Bilateral Investment Treaties: Mitigating Political Risks to Foreign Capital Investments

January 29, 2013

International AgreementsOver the past several weeks, I’ve written about the importance to companies operating abroad of understanding forum-selection and arbitration clauses in international agreements and of ascertaining potential liabilities that can arise under the Foreign Corrupt Practices Act.  But there’s another inherent risk to companies with substantial investments in overseas markets: political risk.  When companies make significant capital investments in foreign countries, they accept any risks to the ongoing political stability—or the occurrence of instability—in those countries.

Political risks can manifest themselves in any number of ways.  For example, a company’s manufacturing facilities may become nationalized; a foreign host country  may renege on agreements for access to necessary utilities, such as water or electricity; civil unrest may result in damage or destruction of a company’s facilities; or new local laws or regulations may be passed that undermine foreign investments in favor of domestic operations.  Yet, companies are not without options to remediate lost foreign investments when such political risks turn into reality.

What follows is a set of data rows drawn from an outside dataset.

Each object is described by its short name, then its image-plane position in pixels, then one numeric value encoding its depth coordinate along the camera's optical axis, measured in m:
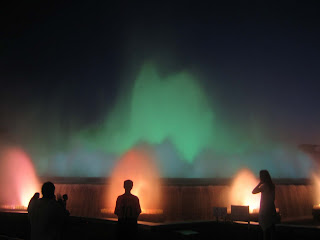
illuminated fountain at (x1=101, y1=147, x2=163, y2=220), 17.95
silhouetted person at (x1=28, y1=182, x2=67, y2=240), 4.98
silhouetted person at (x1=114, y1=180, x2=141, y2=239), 5.82
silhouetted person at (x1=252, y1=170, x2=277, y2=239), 6.62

Bilateral investment treaties are international agreements between two countries that establish basic terms and conditions—and guaranteed protections—for private capital investments in each country.  Typical protections offered by BITs include fair and equitable treatment, most-favored nation or national treatment clauses, redress for expropriation, and security under the law.  Moreover, BITs ordinarily allow for violations to be redressed in international arbitration, which permits aggrieved companies to avoid suing a host country in its own courts.

In fact, enforcement through international arbitration is one of the common features of most recent BITs, which typically do not require investors to first exhaust local legal or administrative remedies before resorting to an international arbitration forum.  Not all international arbitration clauses are alike among BITs, however.  For example, some BITs contemplate a months-long “cooling off” period before commencing arbitration; other BITs require claims to first be filed or litigated in some form in a foreign host country’s local courts.  Thus, it is imperative to understand the terms and conditions of a BIT’s international arbitration clause before making capital investments in a foreign host country.

By knowing the protections afforded under any BITs, companies can mitigate their losses when the playing field in a foreign host country shifts in discriminatory ways, when conditions change on account of unforeseen political events, or when assets are directly or indirectly taken through a foreign government’s conduct.  As companies continue making capital investments in foreign countries, knowing whether a BIT is in place—and the specific terms and conditions that apply—can be vital to protecting those assets.